The Corner

National Security & Defense

End the Moonshine Policy Too

I agree with much of what David French writes on the end of the Korean summit. From prematurely accepting the invitation to a summit, to turning it into a kind of climatic episode of the TrumpTV presidency, to failing to warn our Asian allies of the decision to pull out of the June summit, the missteps of the Trump administration on the Korean peninsula are many. And they will be rehearsed elsewhere. The consequences of these miscalculations are serious as well.

But we shouldn’t let anyone off the hook. During the run-up to negotiations, the North Korean government set their nation’s clocks forward by one half hour in order to match them with time in South Korea.

But the amount of harmonization was only to begin there. South Korean President Moon Jae-in had started floating daring proposals of creating a single market structure across the two Koreas.

That ambitious idea reflects Moon’s personality and his daring. But it is as if Moon’s political life is fatally mistimed. He wanted to take an activist approach to peace-making on the Korean peninsula. But he did so just as North Korea had secured its nuclear umbrella. The effect was to vindicate the North Korean government’s strategy. For joining the ICBM club, it got a U.S. president willing to mint coins of the Supreme Leader, and a South Korean president willing to begin creating harmonization of the Koreas without the North Korean government giving much of anything in return.

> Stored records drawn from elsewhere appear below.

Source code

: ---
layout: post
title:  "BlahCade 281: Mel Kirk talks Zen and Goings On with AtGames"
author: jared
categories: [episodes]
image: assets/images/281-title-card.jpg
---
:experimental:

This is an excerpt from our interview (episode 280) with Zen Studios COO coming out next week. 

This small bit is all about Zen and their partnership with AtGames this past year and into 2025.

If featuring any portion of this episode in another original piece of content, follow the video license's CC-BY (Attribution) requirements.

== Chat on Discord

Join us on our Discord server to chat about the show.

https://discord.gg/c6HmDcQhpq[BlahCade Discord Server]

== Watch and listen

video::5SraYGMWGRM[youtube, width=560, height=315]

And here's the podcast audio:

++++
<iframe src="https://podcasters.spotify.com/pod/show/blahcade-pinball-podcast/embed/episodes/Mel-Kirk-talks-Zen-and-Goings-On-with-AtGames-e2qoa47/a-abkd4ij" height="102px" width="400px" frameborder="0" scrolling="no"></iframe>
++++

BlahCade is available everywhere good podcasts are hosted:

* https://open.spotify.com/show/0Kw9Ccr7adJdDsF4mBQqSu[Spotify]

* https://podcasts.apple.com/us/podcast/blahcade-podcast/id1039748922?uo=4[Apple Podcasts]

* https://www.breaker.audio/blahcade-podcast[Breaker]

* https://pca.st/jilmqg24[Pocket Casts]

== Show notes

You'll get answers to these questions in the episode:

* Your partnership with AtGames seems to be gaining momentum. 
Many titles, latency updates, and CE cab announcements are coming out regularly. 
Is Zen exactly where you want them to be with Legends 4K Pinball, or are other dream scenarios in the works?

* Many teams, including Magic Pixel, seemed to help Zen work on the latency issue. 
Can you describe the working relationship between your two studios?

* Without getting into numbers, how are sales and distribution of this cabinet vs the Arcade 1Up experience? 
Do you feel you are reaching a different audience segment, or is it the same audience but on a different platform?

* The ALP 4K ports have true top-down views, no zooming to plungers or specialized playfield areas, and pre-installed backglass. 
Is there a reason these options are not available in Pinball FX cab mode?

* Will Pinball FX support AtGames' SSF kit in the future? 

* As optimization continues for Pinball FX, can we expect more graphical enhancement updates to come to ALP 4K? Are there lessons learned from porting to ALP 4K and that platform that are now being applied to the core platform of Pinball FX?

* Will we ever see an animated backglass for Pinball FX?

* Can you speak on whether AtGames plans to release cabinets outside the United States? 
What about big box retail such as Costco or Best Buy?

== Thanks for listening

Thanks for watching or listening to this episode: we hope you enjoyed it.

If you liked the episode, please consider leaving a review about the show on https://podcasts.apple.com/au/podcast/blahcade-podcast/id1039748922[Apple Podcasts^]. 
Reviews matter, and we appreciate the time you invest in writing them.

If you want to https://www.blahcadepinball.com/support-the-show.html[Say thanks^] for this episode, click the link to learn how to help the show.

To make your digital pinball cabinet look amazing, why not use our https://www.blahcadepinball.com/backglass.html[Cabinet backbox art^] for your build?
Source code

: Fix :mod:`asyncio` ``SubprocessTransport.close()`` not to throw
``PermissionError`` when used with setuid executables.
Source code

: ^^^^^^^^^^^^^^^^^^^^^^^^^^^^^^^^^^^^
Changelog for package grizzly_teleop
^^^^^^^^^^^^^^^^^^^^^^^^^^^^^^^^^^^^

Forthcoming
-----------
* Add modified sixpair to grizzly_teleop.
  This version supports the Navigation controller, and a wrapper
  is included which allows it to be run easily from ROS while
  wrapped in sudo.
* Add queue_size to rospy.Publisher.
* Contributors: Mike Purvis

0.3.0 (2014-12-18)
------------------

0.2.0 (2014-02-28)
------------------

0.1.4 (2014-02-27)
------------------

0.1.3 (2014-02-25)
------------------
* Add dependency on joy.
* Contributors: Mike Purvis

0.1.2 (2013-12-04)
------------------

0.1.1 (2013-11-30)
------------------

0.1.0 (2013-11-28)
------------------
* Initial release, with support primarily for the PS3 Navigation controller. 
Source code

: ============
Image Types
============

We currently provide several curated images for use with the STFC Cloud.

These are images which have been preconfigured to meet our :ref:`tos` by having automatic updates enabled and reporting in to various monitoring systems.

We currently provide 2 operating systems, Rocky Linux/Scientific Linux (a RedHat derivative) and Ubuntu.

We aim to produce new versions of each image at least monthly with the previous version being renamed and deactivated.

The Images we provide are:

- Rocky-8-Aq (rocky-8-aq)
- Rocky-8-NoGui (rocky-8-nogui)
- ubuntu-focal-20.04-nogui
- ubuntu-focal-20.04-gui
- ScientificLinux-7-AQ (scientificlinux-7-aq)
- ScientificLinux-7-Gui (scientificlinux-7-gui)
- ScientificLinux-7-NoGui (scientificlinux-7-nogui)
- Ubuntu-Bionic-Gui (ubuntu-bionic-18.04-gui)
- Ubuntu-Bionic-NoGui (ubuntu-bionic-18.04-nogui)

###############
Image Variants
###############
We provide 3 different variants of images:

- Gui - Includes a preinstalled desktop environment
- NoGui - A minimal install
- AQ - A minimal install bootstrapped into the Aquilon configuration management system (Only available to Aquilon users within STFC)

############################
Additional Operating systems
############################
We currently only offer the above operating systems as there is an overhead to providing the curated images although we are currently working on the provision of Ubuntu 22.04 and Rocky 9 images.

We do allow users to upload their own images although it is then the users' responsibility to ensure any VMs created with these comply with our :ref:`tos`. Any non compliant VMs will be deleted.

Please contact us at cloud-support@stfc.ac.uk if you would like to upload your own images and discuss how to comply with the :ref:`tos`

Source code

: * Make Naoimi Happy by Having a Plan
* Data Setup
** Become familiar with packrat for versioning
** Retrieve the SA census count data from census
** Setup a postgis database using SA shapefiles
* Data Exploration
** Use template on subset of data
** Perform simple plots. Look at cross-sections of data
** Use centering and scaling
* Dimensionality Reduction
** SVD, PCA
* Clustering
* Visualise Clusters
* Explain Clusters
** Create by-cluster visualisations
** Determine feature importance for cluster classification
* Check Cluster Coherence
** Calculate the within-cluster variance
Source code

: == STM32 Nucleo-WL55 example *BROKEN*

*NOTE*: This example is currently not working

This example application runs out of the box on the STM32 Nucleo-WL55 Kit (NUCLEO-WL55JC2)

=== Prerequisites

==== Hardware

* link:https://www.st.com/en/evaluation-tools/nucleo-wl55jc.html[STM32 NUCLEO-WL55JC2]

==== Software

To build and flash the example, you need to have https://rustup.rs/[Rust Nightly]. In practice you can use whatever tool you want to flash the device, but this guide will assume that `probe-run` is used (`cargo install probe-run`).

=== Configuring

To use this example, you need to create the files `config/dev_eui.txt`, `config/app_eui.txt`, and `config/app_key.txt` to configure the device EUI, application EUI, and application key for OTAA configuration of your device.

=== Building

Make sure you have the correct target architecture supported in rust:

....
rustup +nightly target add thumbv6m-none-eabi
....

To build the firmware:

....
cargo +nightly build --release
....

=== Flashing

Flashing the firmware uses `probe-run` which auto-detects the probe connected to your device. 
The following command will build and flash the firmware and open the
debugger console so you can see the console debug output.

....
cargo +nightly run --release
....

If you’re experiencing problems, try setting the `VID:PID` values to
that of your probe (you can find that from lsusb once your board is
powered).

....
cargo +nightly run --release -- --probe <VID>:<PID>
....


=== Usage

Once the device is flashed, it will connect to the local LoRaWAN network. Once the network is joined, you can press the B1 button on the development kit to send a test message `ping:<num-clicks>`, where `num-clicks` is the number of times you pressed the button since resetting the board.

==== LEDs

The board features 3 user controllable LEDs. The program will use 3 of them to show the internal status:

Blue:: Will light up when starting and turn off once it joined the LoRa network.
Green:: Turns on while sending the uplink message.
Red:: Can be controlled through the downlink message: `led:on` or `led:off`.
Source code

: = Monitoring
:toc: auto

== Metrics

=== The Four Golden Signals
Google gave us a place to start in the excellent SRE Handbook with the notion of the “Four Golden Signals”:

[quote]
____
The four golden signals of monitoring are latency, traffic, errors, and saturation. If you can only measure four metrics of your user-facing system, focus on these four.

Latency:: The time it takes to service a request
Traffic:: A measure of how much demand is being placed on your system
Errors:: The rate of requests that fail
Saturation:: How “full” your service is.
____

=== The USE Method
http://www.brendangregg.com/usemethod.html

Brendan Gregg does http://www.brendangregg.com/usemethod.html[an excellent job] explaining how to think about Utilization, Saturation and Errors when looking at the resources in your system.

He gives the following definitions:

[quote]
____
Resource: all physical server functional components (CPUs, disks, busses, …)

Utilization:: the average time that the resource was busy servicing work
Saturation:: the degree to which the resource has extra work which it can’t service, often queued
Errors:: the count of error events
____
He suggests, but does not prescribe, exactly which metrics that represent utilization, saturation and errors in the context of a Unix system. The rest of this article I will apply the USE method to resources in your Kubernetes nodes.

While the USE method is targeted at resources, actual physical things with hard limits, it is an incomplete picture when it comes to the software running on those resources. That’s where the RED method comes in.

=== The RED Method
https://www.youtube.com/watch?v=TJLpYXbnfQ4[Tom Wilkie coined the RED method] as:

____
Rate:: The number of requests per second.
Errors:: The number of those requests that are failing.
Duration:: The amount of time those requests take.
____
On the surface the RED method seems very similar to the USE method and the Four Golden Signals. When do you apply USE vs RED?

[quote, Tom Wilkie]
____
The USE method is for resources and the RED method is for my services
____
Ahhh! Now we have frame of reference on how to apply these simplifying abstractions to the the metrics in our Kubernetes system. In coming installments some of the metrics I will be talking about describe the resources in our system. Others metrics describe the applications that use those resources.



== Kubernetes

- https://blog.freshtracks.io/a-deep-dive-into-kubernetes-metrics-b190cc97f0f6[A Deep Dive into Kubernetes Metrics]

It was a typical mismatch between an authoritarian and two democracies. Trump wanted a major foreign-policy victory to tout at home. Moon wanted to assuage fears in Seoul and consolidate his popularity. The democratically elected leaders hoped to use a summit with the North as a way of shoring up domestic political success. Kim Jung-un was the only player in the game focusing relentlessly on his own foreign policy goals. Worse, the attitude of the U.S. and South Korean presidents was diametrically opposed. The North Koreans would have had an easy time dividing us from each other.

America’s position in East Asia and South Asia is becoming weaker. And the wedges that can be put into its relationships there are getting bigger and more damaging. This episode only accelerates the decline, it makes us look unreliable precisely at a time when the Chinese government is in a strong position to deliver on its promises.

Any U.S. president looking to go into multi-party talks about the Koreas, must cultivate an extremely close relationship and coordinated policy goals with South Korea. They must do their homework. This isn’t a game. We are rapidly heading toward a world that realizes the U.S. will not hold the line in Korea, because it is unwilling and unable to imagine a world in which America and its ally push up so close to Chinese interests and Russian naval bases. That is a world in which the strength of the regime in Pyongyang is taken as an unmovable reality that everyone has to accept, and U.S. rivals will quickly converge on ending potential for conflict by pushing the U.S. out of East Asia altogether.